At some point in college—and by "some point," I mean an evening too hazy to be placed in time or location—someone introduced me to the peanut butter and pickle sandwich. It's as easy as you'd think, using store-bought bread, a dill pickle spear, and some peanut butter, all common enough in a college house. As I was introduced to it, you use one piece of bread and then wrap it around the pickle, turning it into a sort of hot dog shape. You are waiting for me to tell you it makes more sense when you eat it, and that is because it does, the saltiness forming a nice cohesion between the two ingredients but the juiciness of the pickle contrasting the stickiness of the peanut butter. Paeans have been written to the odd pairing elsewhere, but once you buy into it, its true majesty is its ready availability. You can probably make one right now. What are you waiting for?


Caitlin PenzeyMoog, The A.V. Club deputy managing editor

This seemingly random amalgam of foods came to me by way of recipe that featured avocados, cheese, and micro-greens; realizing we had some pickled onions in the fridge the first time and a flair for fusing previous iterations led to this sandwich. It has no name, but my partner and I call it "that avocado-pea shoot-egg one." Using a hearty wheat or rye bread (toasted, if possible), spread a generous helping of mashed avocado over top. Then, gently pressing into the avocado so it all sticks together, add crumbled hard-boiled egg, French feta, and pickled onions.
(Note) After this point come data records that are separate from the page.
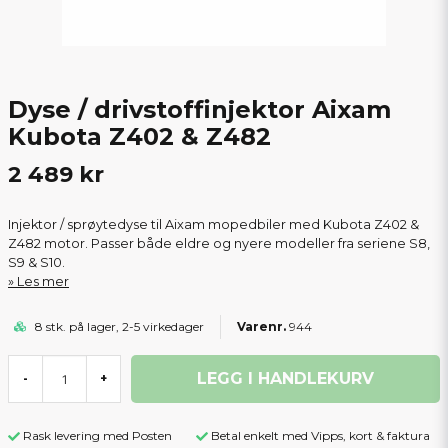
Dyse / drivstoffinjektor Aixam
Kubota Z402 & Z482
2 489 kr
Injektor / sprøytedyse til Aixam mopedbiler med Kubota Z402 &
Z482 motor. Passer både eldre og nyere modeller fra seriene S8,
S9 & S10.
Les mer
8 stk. på lager, 2-5 virkedager
944
LEGG I HANDLEKURV
-
+
Rask levering med Posten
Betal enkelt med Vipps, kort & faktura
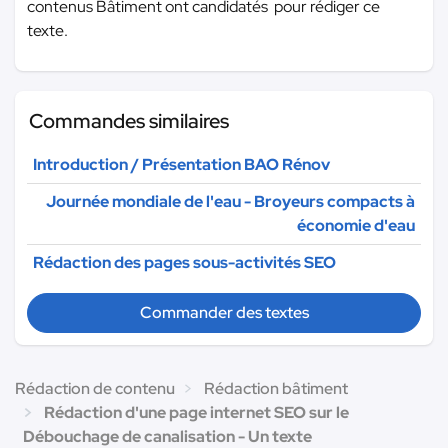
contenus Bâtiment ont candidatés pour rédiger ce
texte.
Commandes similaires
Introduction / Présentation BAO Rénov
Journée mondiale de l'eau - Broyeurs compacts à
économie d'eau
Rédaction des pages sous-activités SEO
Commander des textes
Rédaction de contenu
Rédaction bâtiment
Rédaction d'une page internet SEO sur le
Débouchage de canalisation - Un texte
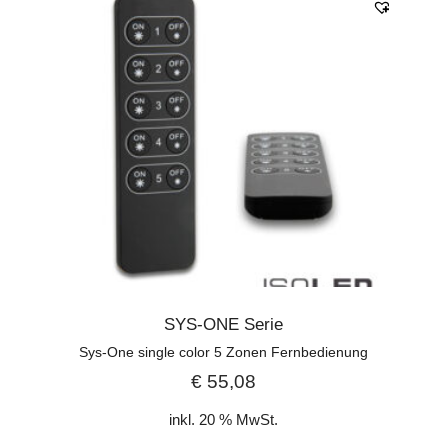
SYS-ONE Serie
Sys-One single color 5 Zonen Fernbedienung
€
55,08
inkl. 20 % MwSt.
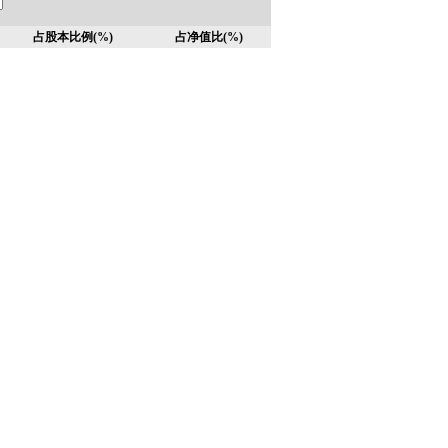
占股本比例(%)
占净值比(%)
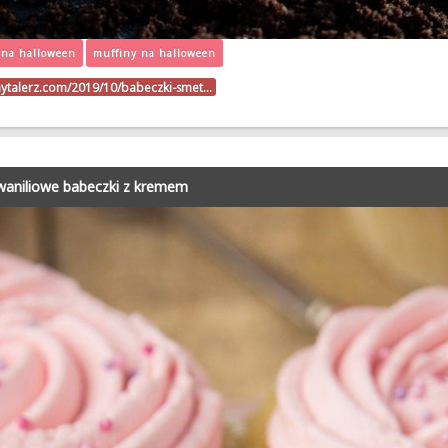
 na halloween
muffiny na halloween
nytalerz.com/2019/10/babeczki-smet…
waniliowe babeczki z kremem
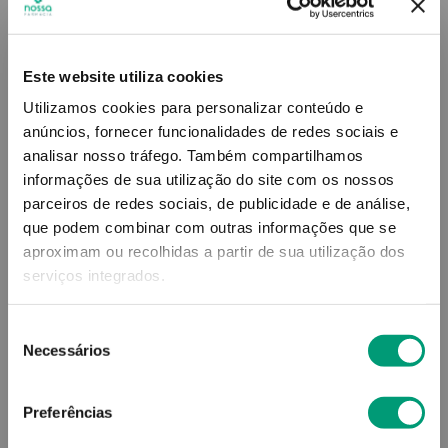
15
,
24
€
Este website utiliza cookies
Utilizamos cookies para personalizar conteúdo e
Descrição
anúncios, fornecer funcionalidades de redes sociais e
analisar nosso tráfego.
Também compartilhamos
informações de sua utilização do site com os nossos
Adicionar o produto no carrinho não garante a
parceiros de redes sociais, de publicidade e de análise,
sua reserva.
Finalize a compra e garanta o seu
produto!
que podem combinar com outras informações que se
aproximam ou recolhidas a partir de sua utilização dos
serviços integrados.
Simule o prazo e custo de entrega
Seleção
Necessários
de
consentimento
Não sei o meu código postal
Preferências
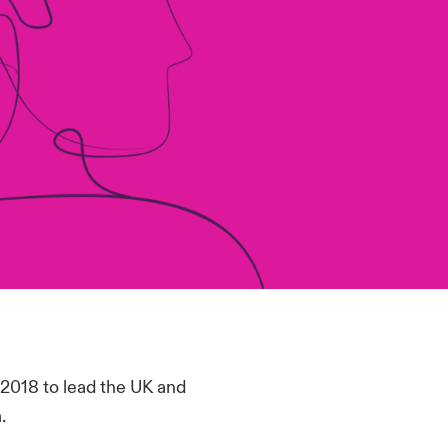
 2018 to lead the UK and
.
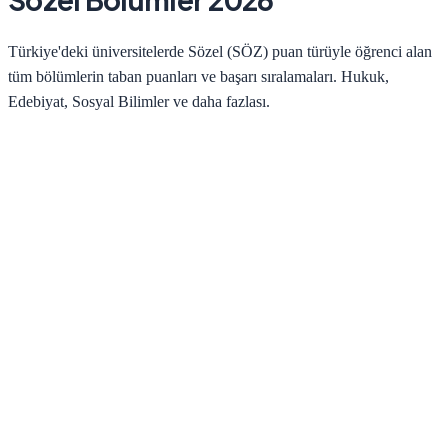
Türkiye'deki üniversitelerde Sözel (SÖZ) puan türüyle öğrenci alan
tüm bölümlerin taban puanları ve başarı sıralamaları. Hukuk,
Edebiyat, Sosyal Bilimler ve daha fazlası.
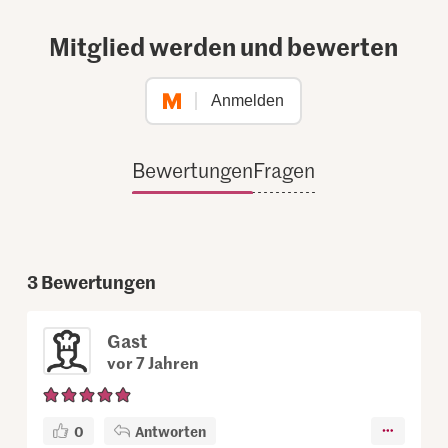
Mitglied werden und bewerten
Anmelden
Bewertungen
Fragen
3
Bewertungen
Gast
vor 7 Jahren
0
Antworten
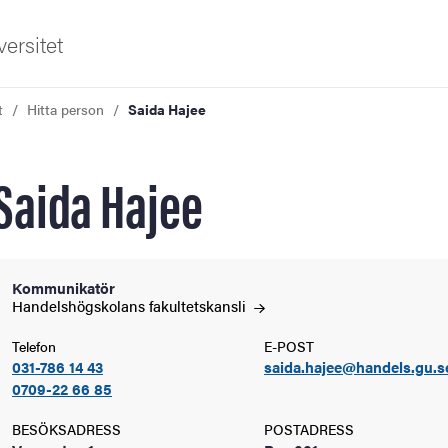
ersitet
t
Hitta person
Saida Hajee
Saida Hajee
ldning
Kommunikatör
Handelshögskolans
fakultetskansli
och innovation
Telefon
E-POST
031-786 14 43
saida.hajee@handels.gu.s
tetet
0709-22 66 85
BESÖKSADRESS
POSTADRESS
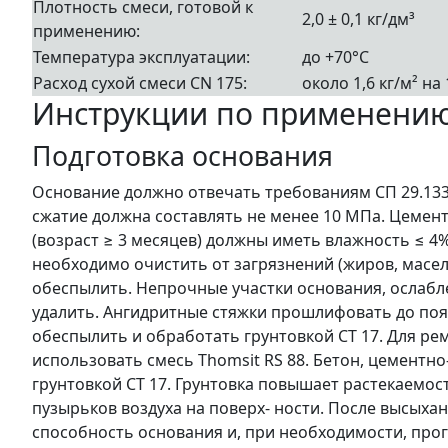
Плотность смеси, готовой к
2,0 ± 0,1 кг/дм³
применению:
Температура эксплуатации:
до +70°C
Расход сухой смеси CN 175:
около 1,6 кг/м² н
Инструкции по применени
Подготовка основания
Основание должно отвечать требованиям СП 29.1333
сжатие должна составлять не менее 10 МПа. Цементн
(возраст ≥ 3 месяцев) должны иметь влажность ≤ 
необходимо очистить от загрязнений (жиров, масел, 
обеспылить. Непрочные участки основания, ослаб
удалить. Ангидритные стяжки прошлифовать до поя
обеспылить и обработать грунтовкой CT 17. Для р
использовать смесь Thomsit RS 88. Бетон, цементн
грунтовкой CT 17. Грунтовка повышает растекаемос
пузырьков воздуха на поверх- ности. После высых
способность основания и, при необходимости, прог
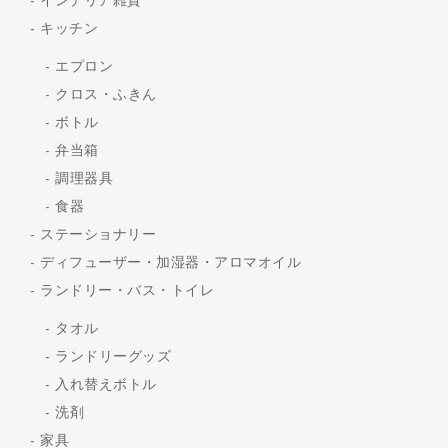
インテリア雑貨
キッチン
エプロン
クロス・ふきん
ボトル
弁当箱
調理器具
食器
ステーショナリー
ディフューザー・加湿器・アロマオイル
ランドリー・バス・トイレ
タオル
ランドリーグッズ
入れ替えボトル
洗剤
家具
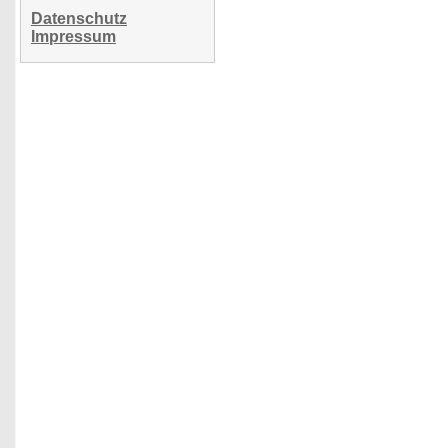
Datenschutz
Impressum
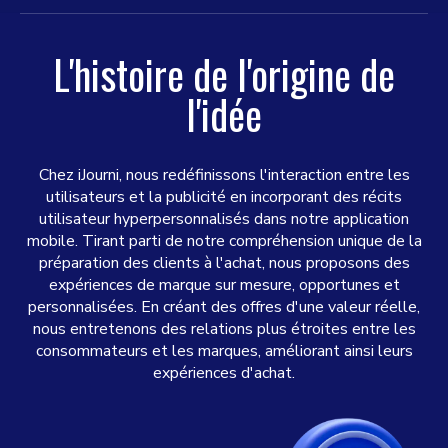
L'histoire de l'origine de
l'idée
Chez iJourni, nous redéfinissons l'interaction entre les
utilisateurs et la publicité en incorporant des récits
utilisateur hyperpersonnalisés dans notre application
mobile. Tirant parti de notre compréhension unique de la
préparation des clients à l'achat, nous proposons des
expériences de marque sur mesure, opportunes et
personnalisées. En créant des offres d'une valeur réelle,
nous entretenons des relations plus étroites entre les
consommateurs et les marques, améliorant ainsi leurs
expériences d'achat.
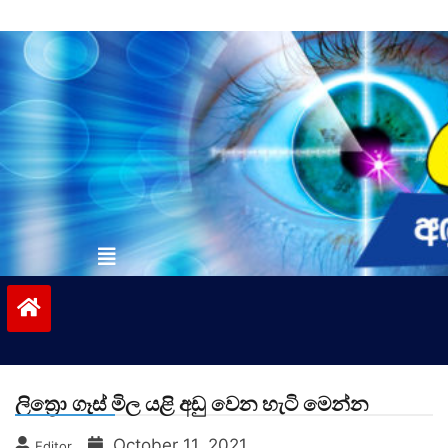
Skip
to
content
vinivida.lk
ලිත්‍රො ගෑස් මිල යළි අඩු වෙන හැටි මෙන්න
October 11, 2021
Editor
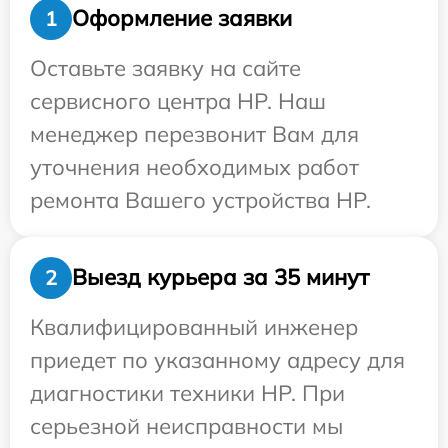
Оформление заявки
1
Оставьте заявку на сайте
сервисного центра HP. Наш
менеджер перезвонит Вам для
уточнения необходимых работ
ремонта Вашего устройства HP.
Выезд курьера за 35 минут
2
Квалифицированный инженер
приедет по указанному адресу для
диагностики техники HP. При
серьезной неисправности мы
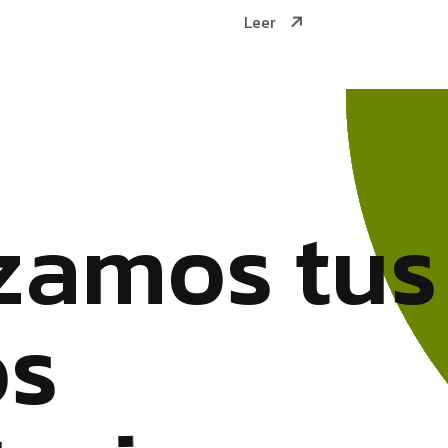
Leer
z
a
m
o
s
t
u
s
o
s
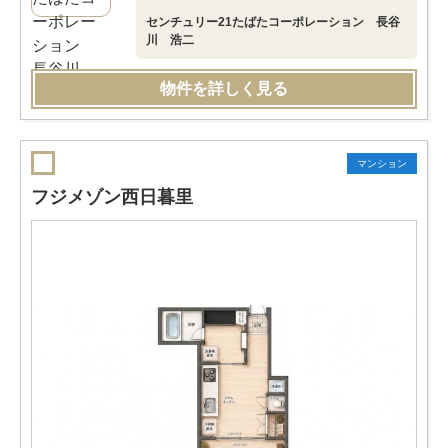
センチュリー21たばたコーポレーション 長谷
川 浩二
物件を詳しく見る
マンション
フジメゾン西日暮里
It should all form a mass. On top, add pea shoot greens, and salt and pepper if you want. We eat these as open-faced sandwiches, but you could toast another piece of bread and mash it over top, if you want. This is a filling, fatty vegetarian sandwich, and you may find you want more of some options than others—my sandwich always turns out to be about 50 percent pickled onion, while my partner favors the eggs and cheese in his. You really can't go wrong.


William Hughes, The A.V. Club staff writer

Here's where my long-time status as a garbage food person finally pays off, because while my favorite breakfast sandwich only barely qualifies for the name—by dint of smashing some food goo in between two basically bread-like objects—it is a delicious way to jump-start your metabolism in the morning. The recipe is simple: Take two Eggo Nutri-Grain blueberry waffles—and the Nutri-Grain is important, or the whole thing will end up tasting way too sweet—and give them a medium toasting. Then, apply a medium-thick layer of smooth Jif peanut butter (or your personal brand, but I'm a creature of brand loyalty) on each waffle, and smash them together, quickly. Speed matters here, because if you're too slow, the waffle heat will dissipate, and you won't get the runny, almost-liquid melted peanut butter texture that simultaneously brings the senses to life and also inevitably drips down onto your shirt, leaving stains that tell the world you know exactly how to do breakfast right.